---------- STUDY TEXT ----------
Like Elizabeth Bennet, walking through the gates of Pemberley for the first time

Dordogne grape vine

18/09/2016

The room I live in was once an outbuilding, but is now my bedroom and en-suite. You can sit on the windowsill and look beyond the warped wooden shutters out over the vegetable garden. Usually you’ll find a kitten climbing a washing line pole, a chicken scratching at the dirt, or the dog wagging his tail. Small arched holes remain in the thick stone walls where birds entered, before they were sealed with clear plastic. They let the morning light in. I wake at dawn and step out of bed onto a floor of hard, cold tiles.

There’s something reassuring about the room. I’m surprisingly comfortable, despite the lack of curtains or decoration. It’s a plain room, but practical. It’s not overstated, which matters because the house to which this outbuilding/farmhouse belongs is a statement – the sort of elegant house that one might slow down as one passed to take a better look. Un Chateau.

It’s not the size of the house which makes me so much in awe of it. There are larger and more elaborate properties in the world, but this one is temporarily part of my life. Amazingly, right now, it’s where I call home.

There’s an unexpected joy to finding myself with such a privilege. It reminds me being invited for lunch in a converted monastery in Italy. A tipsy gentleman pointed out the original Napoleonic frescos with great pride as he poured me a drink. I ate the dinner, drank the prosecco, and temporarily touched that pride. Later, when I thought about it, I struggled to integrate the experience with the normal day to day of my life – which often, at that time, involved sleeping in a tent and driving down bumpy Italian lanes in an old green Rover. There was something beautiful about the experience, but at the same time, it was like peeping through the window into someone else’s life. I can’t help contrasting the rich food of the monastery dinner to the simple cuisine of its previous inhabitants.

Twice this weekend have I ‘dropped in’ on relations of my French family. The first was a castle. The sort with spiral staircases, turrets and holes in the walls through which an archer could shoot down the enemy. It had a trampoline upstairs in one of the barns and a big view from the terrace of the French countryside. The second was a chateau. A huge house. I strolled through the vegetable gardens, along the walkway where the grapes hung and counted the swimming pools. The children played with a go-kart, but in the yard which was so far away I could rarely hear them. I felt like Elizabeth Bennet, walking through the gates of Pemberley for the first time. Une bière?

Until, sitting beside the sink in the kitchen, I saw a plastic bottle of LIDL washing-up liquid. The twin of the one which sat by the sink in my hovel.
---------- PROVIDED MATERIAL ----------
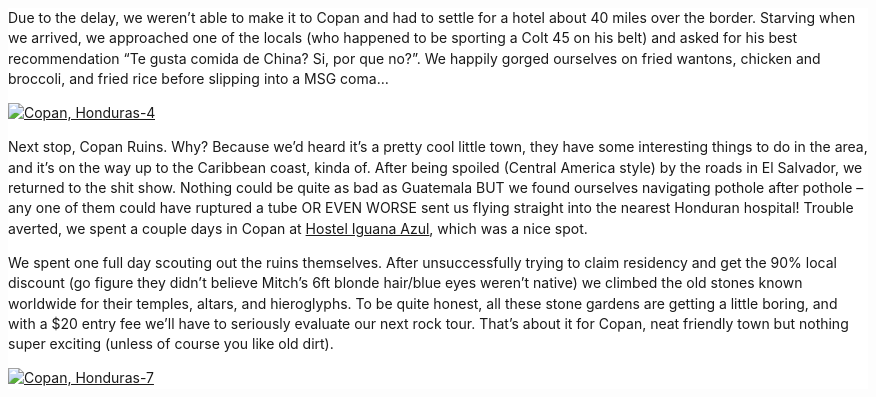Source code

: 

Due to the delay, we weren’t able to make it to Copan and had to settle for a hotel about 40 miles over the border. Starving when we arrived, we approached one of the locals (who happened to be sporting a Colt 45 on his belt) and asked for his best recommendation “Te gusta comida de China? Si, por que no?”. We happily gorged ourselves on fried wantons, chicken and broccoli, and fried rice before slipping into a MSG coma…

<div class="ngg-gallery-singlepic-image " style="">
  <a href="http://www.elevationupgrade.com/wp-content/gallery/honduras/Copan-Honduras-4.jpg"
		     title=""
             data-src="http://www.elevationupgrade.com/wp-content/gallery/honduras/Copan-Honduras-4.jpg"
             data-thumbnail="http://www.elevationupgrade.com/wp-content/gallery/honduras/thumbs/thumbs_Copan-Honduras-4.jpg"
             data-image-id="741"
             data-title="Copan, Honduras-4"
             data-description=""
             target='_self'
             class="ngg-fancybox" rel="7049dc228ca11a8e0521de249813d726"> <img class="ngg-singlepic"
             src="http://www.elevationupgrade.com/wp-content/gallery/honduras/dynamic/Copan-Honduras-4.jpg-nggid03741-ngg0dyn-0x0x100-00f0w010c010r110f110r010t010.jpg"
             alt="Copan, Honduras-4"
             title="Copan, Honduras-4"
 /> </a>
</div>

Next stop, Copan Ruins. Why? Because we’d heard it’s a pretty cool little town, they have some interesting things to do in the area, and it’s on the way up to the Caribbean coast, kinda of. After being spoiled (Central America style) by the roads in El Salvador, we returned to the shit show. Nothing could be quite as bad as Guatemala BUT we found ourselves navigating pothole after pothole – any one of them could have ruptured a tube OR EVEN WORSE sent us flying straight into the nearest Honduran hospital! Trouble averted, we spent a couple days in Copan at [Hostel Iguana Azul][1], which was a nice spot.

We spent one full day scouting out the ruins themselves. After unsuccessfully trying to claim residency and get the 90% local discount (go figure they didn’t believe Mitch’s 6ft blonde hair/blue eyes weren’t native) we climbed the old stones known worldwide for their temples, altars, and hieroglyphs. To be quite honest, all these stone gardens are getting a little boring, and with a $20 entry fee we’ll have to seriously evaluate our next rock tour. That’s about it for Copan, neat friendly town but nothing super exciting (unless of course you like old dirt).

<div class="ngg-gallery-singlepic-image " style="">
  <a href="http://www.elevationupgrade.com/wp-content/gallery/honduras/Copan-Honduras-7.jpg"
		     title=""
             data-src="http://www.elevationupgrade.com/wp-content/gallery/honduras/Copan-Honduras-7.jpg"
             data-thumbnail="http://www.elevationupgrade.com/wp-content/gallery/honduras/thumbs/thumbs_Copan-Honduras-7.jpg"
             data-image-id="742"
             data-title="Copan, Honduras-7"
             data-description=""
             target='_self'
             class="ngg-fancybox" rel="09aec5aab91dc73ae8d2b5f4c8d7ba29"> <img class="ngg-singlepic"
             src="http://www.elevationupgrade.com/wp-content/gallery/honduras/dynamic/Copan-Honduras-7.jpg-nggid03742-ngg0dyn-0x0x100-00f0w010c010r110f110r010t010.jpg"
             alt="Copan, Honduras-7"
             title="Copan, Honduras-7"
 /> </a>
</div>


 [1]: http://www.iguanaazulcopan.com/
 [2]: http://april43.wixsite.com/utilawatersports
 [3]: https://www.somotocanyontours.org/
----------
---------- PROVIDED MATERIAL ----------
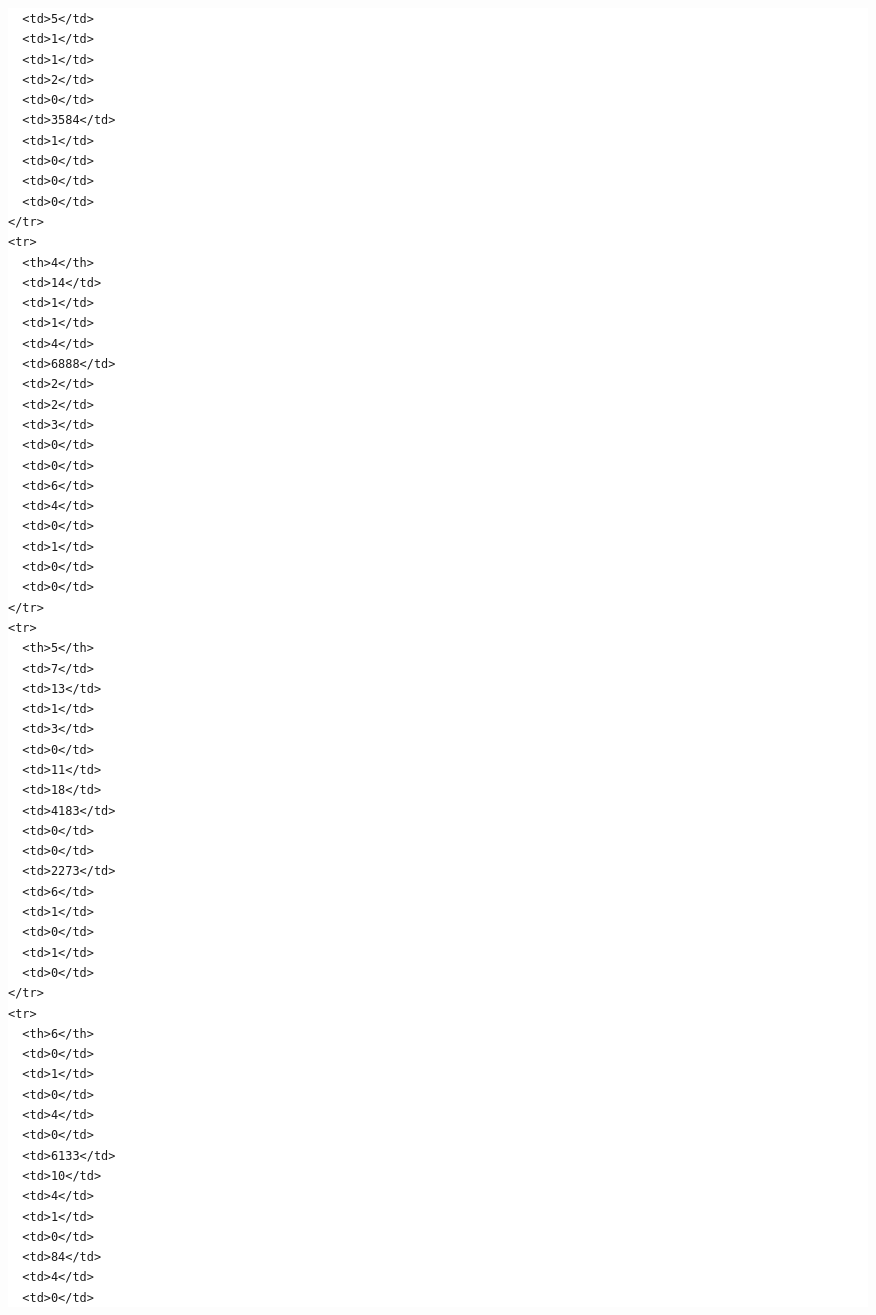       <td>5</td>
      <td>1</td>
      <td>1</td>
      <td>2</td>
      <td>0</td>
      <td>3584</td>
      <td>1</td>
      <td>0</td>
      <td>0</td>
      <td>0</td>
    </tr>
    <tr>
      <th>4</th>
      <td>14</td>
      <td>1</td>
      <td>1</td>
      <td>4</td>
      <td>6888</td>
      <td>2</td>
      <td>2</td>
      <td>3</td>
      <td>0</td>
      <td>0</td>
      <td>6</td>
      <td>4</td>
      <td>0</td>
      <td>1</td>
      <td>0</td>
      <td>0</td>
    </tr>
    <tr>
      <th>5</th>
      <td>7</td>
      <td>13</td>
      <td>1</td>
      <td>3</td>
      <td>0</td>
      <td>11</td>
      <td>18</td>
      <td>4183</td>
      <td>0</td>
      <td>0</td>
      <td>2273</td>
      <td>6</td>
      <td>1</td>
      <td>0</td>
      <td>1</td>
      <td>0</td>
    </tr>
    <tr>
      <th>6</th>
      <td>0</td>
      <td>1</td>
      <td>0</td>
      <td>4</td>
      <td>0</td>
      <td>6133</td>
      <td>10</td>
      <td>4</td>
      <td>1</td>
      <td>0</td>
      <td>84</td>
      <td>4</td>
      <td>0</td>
----------
---------- PROVIDED MATERIAL ----------
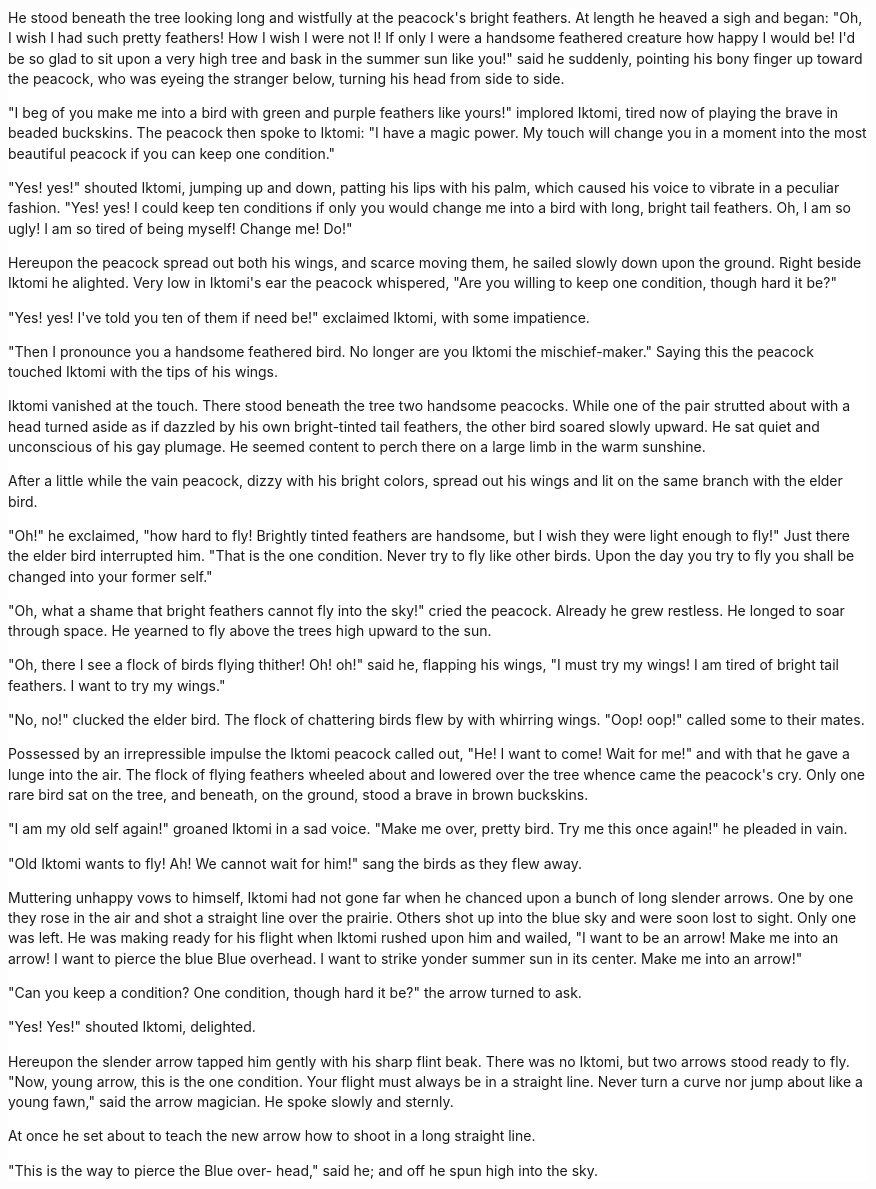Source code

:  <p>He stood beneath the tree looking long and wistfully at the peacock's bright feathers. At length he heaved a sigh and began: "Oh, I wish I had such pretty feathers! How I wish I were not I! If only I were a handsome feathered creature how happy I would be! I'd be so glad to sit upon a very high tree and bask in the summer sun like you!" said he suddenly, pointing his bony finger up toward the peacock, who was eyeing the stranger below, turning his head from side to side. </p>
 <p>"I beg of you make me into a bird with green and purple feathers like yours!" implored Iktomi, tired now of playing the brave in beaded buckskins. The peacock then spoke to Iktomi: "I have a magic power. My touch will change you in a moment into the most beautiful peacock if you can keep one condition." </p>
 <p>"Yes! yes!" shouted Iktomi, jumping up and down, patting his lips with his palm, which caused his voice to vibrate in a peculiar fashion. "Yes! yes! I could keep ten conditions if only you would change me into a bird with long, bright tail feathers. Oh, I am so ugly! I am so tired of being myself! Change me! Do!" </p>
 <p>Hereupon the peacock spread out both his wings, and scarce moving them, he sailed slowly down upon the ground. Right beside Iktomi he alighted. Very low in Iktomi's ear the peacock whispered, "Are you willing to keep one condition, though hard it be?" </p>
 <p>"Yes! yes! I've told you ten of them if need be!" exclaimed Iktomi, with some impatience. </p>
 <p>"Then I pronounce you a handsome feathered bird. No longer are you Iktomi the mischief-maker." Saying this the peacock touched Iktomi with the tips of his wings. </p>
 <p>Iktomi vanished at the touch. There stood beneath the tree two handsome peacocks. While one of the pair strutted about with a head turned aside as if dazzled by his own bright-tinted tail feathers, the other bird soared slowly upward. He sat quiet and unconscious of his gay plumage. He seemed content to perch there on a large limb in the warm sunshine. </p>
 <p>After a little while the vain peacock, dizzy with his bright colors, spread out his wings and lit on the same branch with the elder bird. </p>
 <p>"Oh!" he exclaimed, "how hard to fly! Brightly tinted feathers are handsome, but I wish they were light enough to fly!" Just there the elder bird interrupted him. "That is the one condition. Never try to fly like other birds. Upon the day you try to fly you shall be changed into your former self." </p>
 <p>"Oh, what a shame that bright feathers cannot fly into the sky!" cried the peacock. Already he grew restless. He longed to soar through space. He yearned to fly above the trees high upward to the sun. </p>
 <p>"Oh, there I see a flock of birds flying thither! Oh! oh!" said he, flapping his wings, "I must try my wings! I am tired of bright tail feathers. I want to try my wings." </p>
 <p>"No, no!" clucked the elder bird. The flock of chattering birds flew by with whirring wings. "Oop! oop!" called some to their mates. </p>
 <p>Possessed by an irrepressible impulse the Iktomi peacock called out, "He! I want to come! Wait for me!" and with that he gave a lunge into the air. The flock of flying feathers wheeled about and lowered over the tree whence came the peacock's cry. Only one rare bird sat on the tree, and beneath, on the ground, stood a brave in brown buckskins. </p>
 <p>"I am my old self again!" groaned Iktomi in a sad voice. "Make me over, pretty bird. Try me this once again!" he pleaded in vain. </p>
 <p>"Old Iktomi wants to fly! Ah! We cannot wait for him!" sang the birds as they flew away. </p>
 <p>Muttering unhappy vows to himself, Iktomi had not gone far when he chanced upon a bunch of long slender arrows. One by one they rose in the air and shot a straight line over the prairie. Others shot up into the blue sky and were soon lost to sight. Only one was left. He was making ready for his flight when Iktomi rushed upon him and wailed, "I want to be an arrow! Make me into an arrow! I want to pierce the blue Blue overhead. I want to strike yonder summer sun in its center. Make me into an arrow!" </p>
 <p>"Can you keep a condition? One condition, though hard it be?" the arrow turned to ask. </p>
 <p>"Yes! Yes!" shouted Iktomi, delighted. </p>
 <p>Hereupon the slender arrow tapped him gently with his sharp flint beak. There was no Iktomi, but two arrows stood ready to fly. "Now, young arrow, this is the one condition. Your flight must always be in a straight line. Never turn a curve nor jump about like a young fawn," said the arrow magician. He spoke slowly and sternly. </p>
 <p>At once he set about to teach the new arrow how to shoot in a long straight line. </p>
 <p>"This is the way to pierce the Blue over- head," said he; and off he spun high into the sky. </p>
----------
TASK INSTRUCTIONS: Quote the part of the Dordogne chateau piece that starts with "It’s not the" and goes on through "I call home.".

SOLUTION TO THIS TASK:
It’s not the size of the house which makes me so much in awe of it. There are larger and more elaborate properties in the world, but this one is temporarily part of my life. Amazingly, right now, it’s where I call home.